Source passage ::
▬▬▬▬▬▬▬▬▬▬

That’s another thing is, it quells my nervousness immediately when I go, oh no, it’s not about me, it’s about them. What can I learn from them? How can I be interested in them? How can I have an adventure or some fun that’s about them.
And I think that’s the other thing of seeking fun in situations. The reason comedy is so healing is because it’s fun to laugh and see the bright side of things.

Pete Wright:
Sure.

Mandy Fabian:
So you’re not only surrendering to being uncomfortable, you’re looking at there is fun to be had, and it’s a real healing device that everybody can overcome. I feel like people can overcome themselves. If you know you’re going towards something that feels fun, that’s one tool to get out of your head.

Pete Wright:
When my kids were in middle school nervous about social situations, we used to… They used to play the game where you’d walk into a place and you’d make up stories about other people that are in the room. Like, oh, I know she’s 12, but she’s also a billionaire, industrial heiress to a fortune and all that. You make up those stories. And part of the game was not just to make up the story in a way to have fun at the expense of someone else, but it’s a way to get to know someone by then using that as a way to figure out if you’re right, to break conversation in a way to say, oh, wait. You’re not an heiress, are you?

▬▬▬▬▬▬▬▬▬▬

Work order 1 ::
In the conversation excerpt, what game did Pete Wright's kids play when they were nervous about social situations?
Work order 2 ::
Transcribe the conversation excerpt starting at "That’s another thing" and ending at "of your head.".
Work order 3 ::
According to the conversation excerpt, why is comedy so healing? Answer in one to three sentences.

Raw data ::
▬▬▬▬▬▬▬▬▬▬

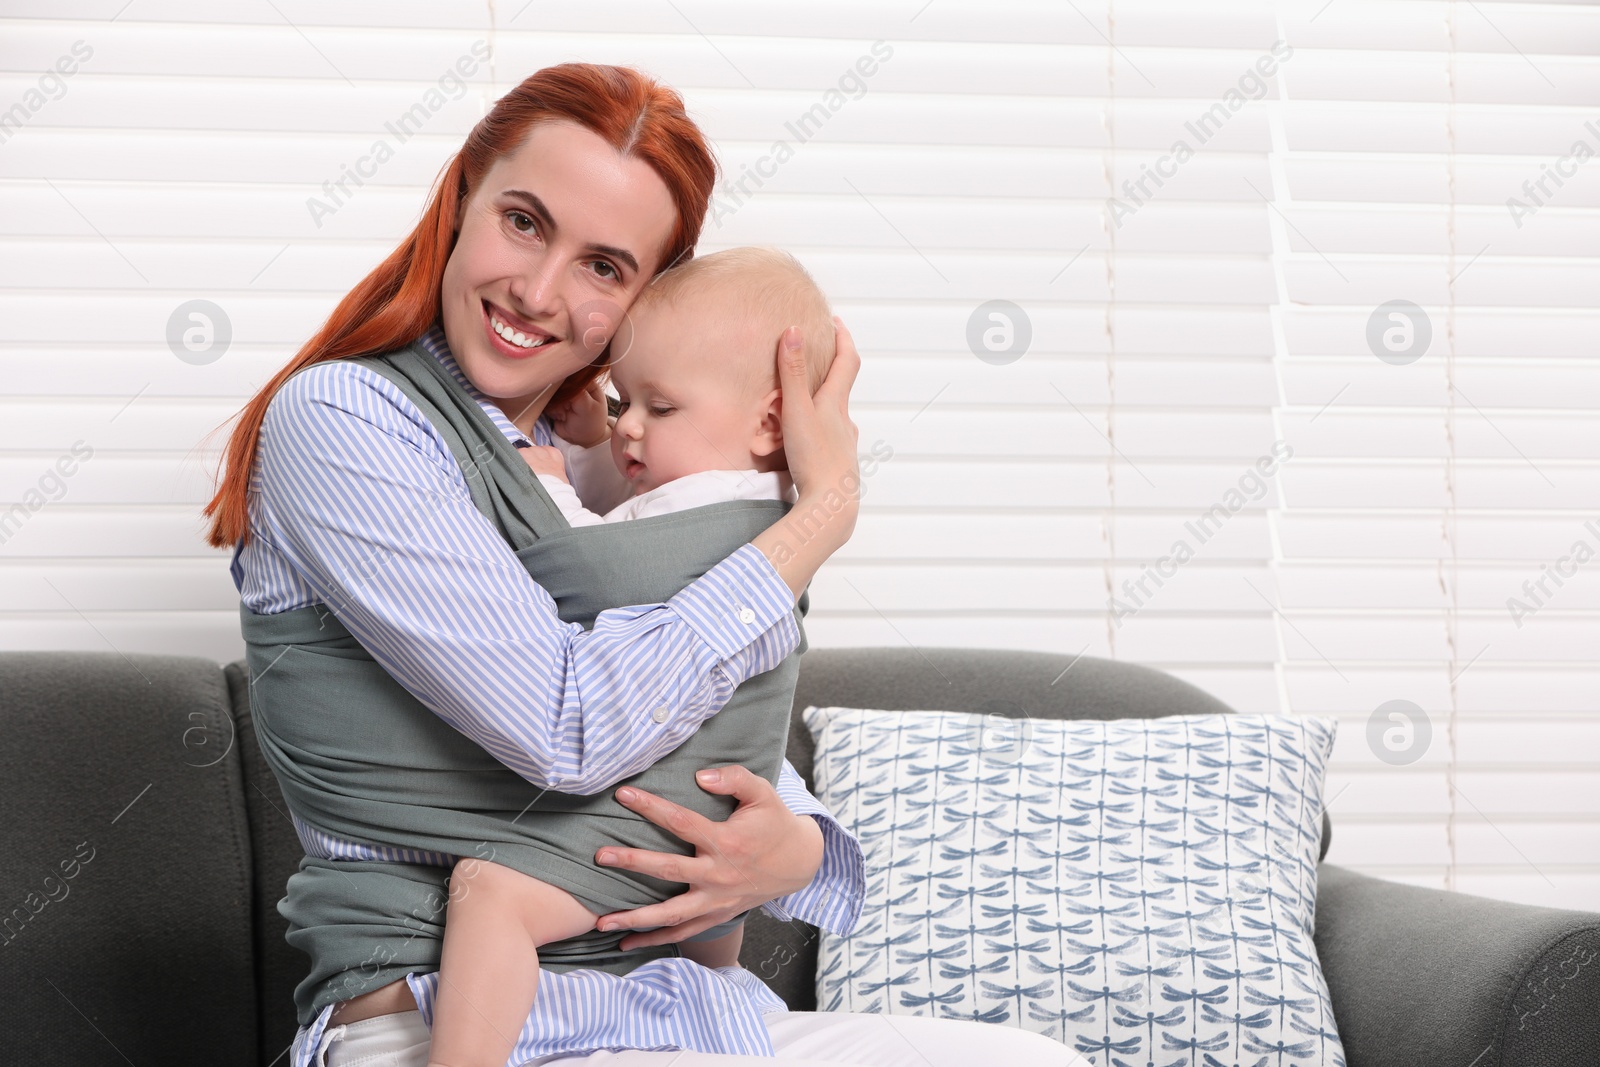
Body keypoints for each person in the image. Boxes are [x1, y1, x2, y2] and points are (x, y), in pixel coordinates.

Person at [207, 62, 1075, 1067]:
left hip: (692, 1007)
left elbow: (697, 721)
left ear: (647, 299)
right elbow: (568, 726)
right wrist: (816, 515)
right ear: (460, 201)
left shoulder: (613, 475)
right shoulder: (350, 422)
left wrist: (790, 843)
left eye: (604, 267)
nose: (537, 292)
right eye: (524, 221)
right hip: (467, 1023)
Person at [427, 247, 836, 1067]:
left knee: (489, 893)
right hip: (716, 820)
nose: (631, 428)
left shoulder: (722, 520)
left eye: (661, 405)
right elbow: (639, 515)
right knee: (702, 946)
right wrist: (591, 446)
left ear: (767, 421)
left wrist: (545, 484)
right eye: (623, 401)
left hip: (668, 813)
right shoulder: (754, 501)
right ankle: (709, 990)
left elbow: (588, 570)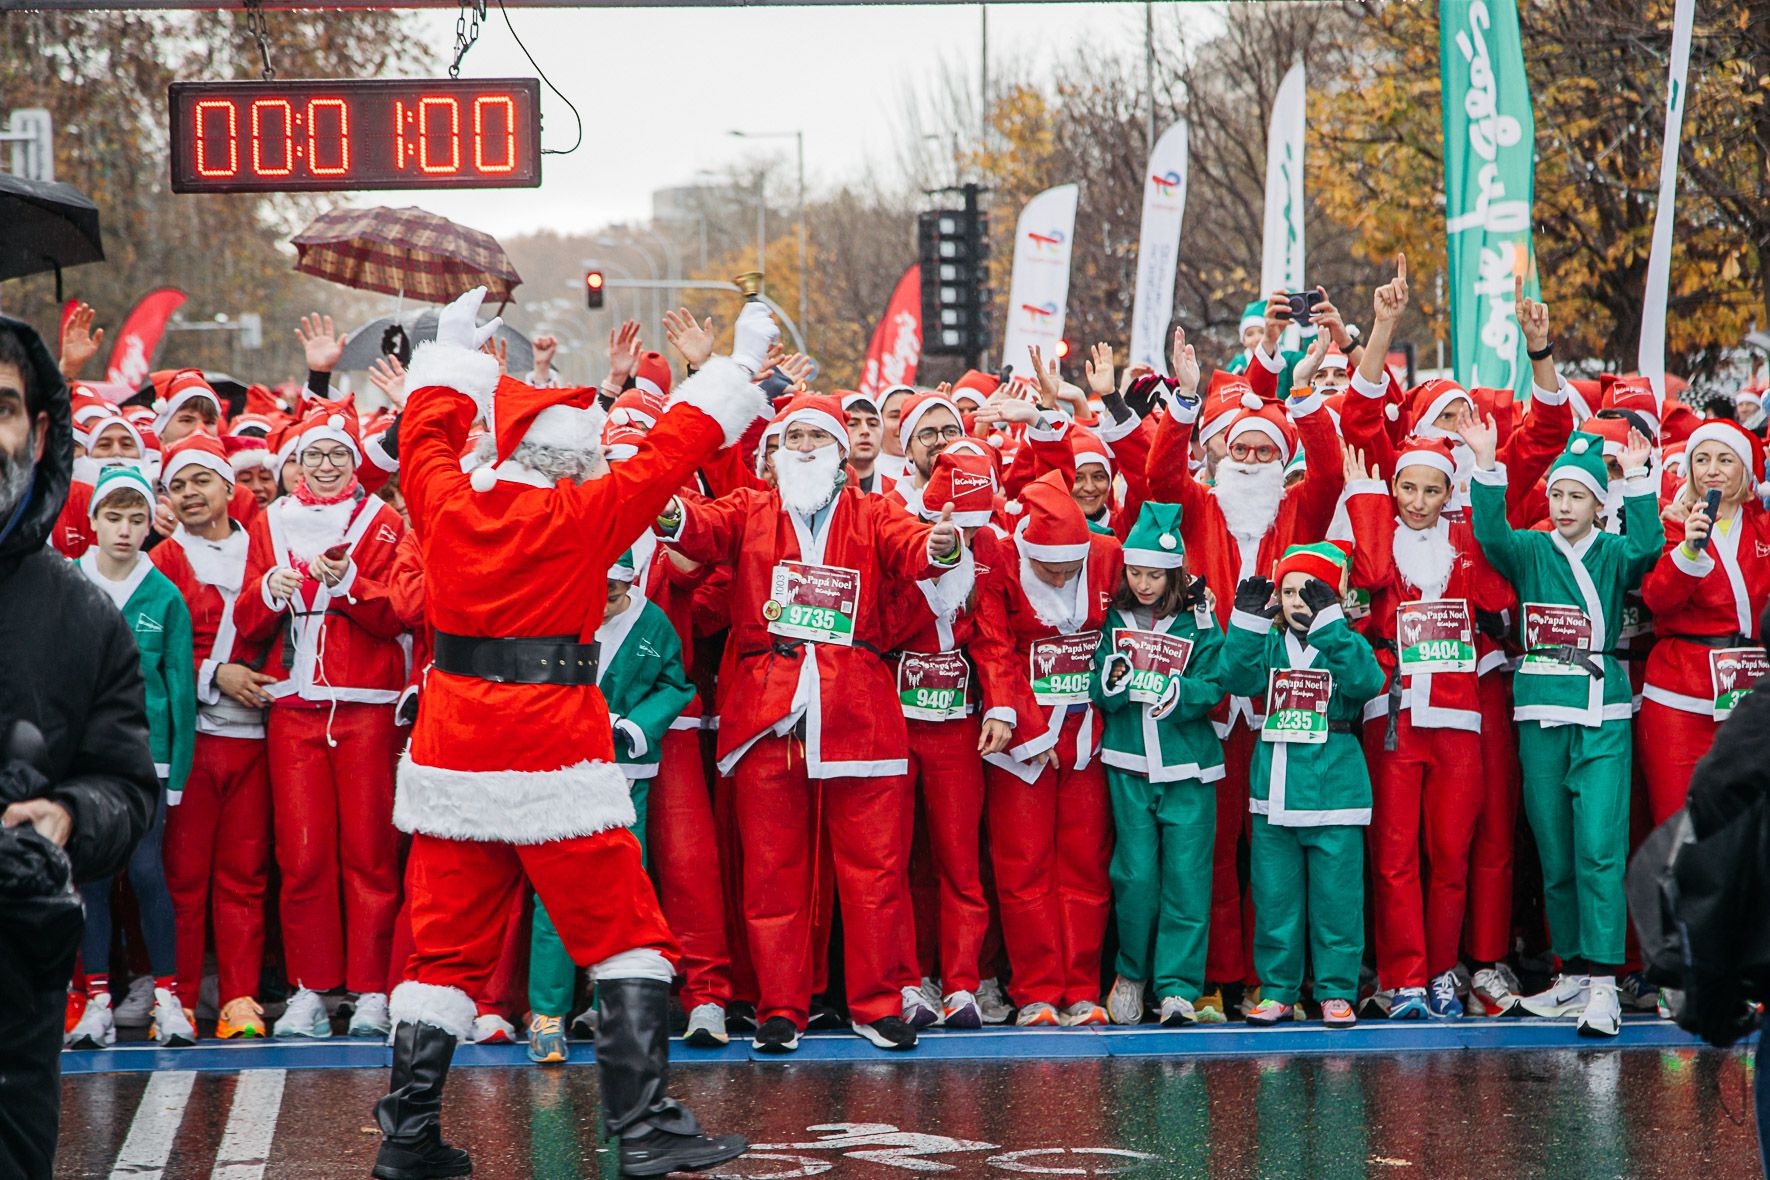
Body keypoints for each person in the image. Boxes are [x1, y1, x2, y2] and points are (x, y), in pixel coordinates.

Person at [382, 287, 764, 1179]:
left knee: (441, 951)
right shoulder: (583, 514)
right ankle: (644, 1127)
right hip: (553, 748)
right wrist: (736, 368)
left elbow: (424, 440)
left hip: (451, 753)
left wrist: (453, 353)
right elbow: (674, 450)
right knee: (629, 933)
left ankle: (407, 1138)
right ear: (573, 460)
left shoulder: (442, 502)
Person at [655, 392, 966, 1053]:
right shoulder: (750, 508)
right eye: (792, 436)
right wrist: (672, 512)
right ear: (777, 449)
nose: (803, 447)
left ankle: (879, 1004)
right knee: (774, 868)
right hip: (769, 713)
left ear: (837, 453)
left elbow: (911, 545)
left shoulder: (872, 510)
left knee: (875, 868)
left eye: (815, 438)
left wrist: (938, 543)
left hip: (857, 711)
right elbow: (702, 529)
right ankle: (780, 1008)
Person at [0, 314, 159, 1180]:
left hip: (13, 974)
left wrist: (66, 814)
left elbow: (126, 788)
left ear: (39, 430)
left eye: (2, 407)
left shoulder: (80, 612)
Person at [1466, 421, 1662, 1036]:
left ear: (1598, 504)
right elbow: (1491, 534)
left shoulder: (1614, 552)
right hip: (1541, 710)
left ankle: (1604, 982)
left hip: (1601, 709)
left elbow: (1651, 548)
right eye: (1557, 495)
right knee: (1554, 849)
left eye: (1577, 496)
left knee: (1598, 848)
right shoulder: (1530, 549)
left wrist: (1637, 482)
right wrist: (1485, 463)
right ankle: (1572, 971)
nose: (1565, 506)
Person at [234, 402, 408, 1039]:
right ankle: (311, 988)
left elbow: (399, 614)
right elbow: (247, 620)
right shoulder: (269, 522)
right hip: (293, 701)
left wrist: (353, 585)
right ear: (294, 463)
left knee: (369, 851)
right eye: (315, 455)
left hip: (366, 700)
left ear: (356, 460)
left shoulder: (381, 519)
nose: (329, 466)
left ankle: (370, 990)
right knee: (302, 853)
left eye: (339, 454)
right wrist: (270, 589)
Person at [1343, 437, 1511, 1020]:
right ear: (1393, 488)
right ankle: (1404, 976)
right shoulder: (1380, 537)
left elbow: (1497, 587)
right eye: (1407, 488)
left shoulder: (1464, 542)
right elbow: (1365, 576)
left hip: (1458, 714)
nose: (1418, 502)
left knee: (1450, 852)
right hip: (1393, 715)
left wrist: (1487, 472)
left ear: (1449, 492)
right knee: (1393, 854)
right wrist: (1364, 498)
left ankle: (1441, 968)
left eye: (1432, 490)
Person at [527, 550, 696, 1065]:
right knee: (554, 894)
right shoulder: (553, 609)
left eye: (614, 595)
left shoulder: (652, 621)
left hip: (626, 777)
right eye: (594, 593)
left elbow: (675, 685)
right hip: (561, 770)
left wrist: (638, 725)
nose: (603, 606)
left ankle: (612, 1009)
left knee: (624, 889)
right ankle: (547, 1012)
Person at [973, 469, 1122, 1026]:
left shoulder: (1106, 553)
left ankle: (1081, 986)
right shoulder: (1004, 561)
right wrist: (1028, 730)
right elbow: (994, 646)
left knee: (1086, 866)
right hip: (1020, 737)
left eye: (1070, 568)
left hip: (1090, 736)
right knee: (1023, 867)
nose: (1061, 577)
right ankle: (1035, 989)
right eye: (1049, 568)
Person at [1221, 545, 1384, 1027]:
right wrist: (1245, 626)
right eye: (1288, 590)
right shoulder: (1270, 645)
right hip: (1274, 790)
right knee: (1274, 899)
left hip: (1336, 790)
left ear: (1333, 600)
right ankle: (1277, 990)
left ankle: (1336, 989)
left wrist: (1332, 627)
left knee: (1338, 901)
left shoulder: (1344, 641)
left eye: (1311, 593)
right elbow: (1233, 677)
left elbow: (1367, 681)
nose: (1297, 601)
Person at [151, 432, 276, 1039]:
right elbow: (151, 653)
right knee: (185, 875)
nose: (189, 494)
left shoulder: (264, 550)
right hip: (193, 739)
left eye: (201, 480)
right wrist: (211, 674)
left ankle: (239, 997)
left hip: (256, 739)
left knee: (245, 874)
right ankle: (173, 996)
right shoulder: (163, 561)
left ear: (229, 487)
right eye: (177, 486)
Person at [68, 465, 197, 1049]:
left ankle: (169, 1000)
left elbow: (179, 687)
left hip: (148, 760)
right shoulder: (66, 585)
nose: (124, 530)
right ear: (93, 522)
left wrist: (177, 771)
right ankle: (96, 1000)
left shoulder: (164, 593)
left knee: (146, 873)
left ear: (151, 524)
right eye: (113, 517)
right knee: (91, 878)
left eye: (137, 518)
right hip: (82, 762)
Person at [1090, 501, 1225, 1026]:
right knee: (1135, 876)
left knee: (1188, 880)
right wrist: (1114, 679)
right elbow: (1100, 681)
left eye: (1155, 574)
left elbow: (1216, 682)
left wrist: (1179, 692)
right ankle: (1131, 973)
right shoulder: (1113, 618)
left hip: (1189, 767)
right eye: (1136, 572)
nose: (1144, 584)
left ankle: (1177, 987)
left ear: (1175, 574)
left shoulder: (1200, 619)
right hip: (1128, 763)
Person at [1638, 419, 1769, 823]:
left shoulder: (1764, 528)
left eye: (1725, 459)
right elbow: (1657, 599)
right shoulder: (1673, 524)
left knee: (1746, 829)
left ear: (1745, 470)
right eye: (1702, 459)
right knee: (1678, 824)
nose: (1712, 469)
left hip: (1751, 694)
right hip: (1679, 695)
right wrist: (1690, 551)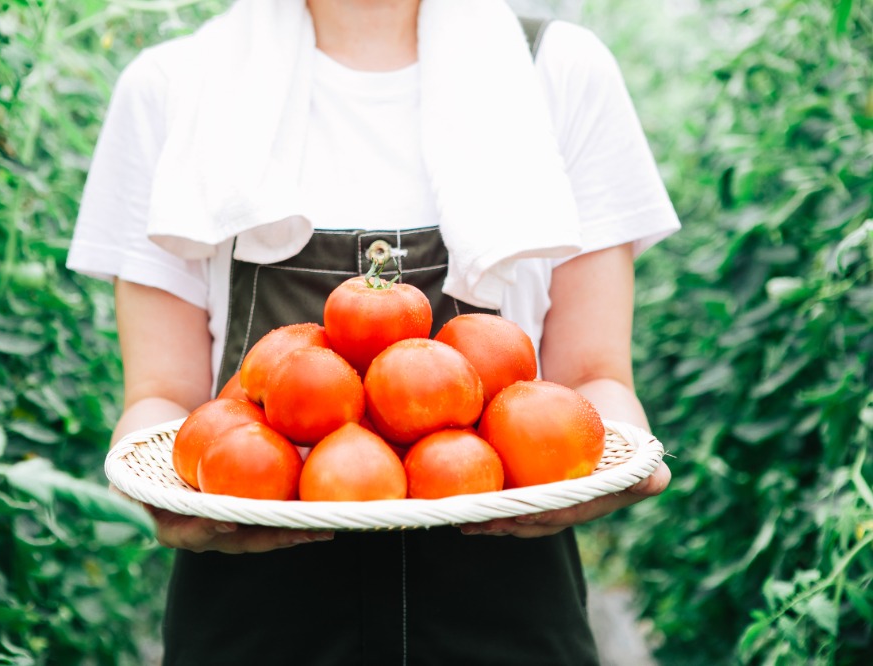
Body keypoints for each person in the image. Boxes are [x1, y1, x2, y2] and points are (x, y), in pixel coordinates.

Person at [68, 0, 679, 663]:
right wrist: (150, 488)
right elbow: (161, 400)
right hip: (256, 616)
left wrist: (616, 455)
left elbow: (594, 378)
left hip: (506, 611)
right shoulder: (173, 89)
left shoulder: (560, 72)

▬▬▬▬▬▬▬▬▬▬

Reply 1 ::
They walked into a place and made up stories about the other people in the room.

Reply 2 ::
That’s another thing is, it quells my nervousness immediately when I go, oh no, it’s not about me, it’s about them. What can I learn from them? How can I be interested in them? How can I have an adventure or some fun that’s about them.
And I think that’s the other thing of seeking fun in situations. The reason comedy is so healing is because it’s fun to laugh and see the bright side of things.

Pete Wright:
Sure.

Mandy Fabian:
So you’re not only surrendering to being uncomfortable, you’re looking at there is fun to be had, and it’s a real healing device that everybody can overcome. I feel like people can overcome themselves. If you know you’re going towards something that feels fun, that’s one tool to get out of your head.

Reply 3 ::
Comedy is so healing because it's fun to laugh and to see the bright side of things.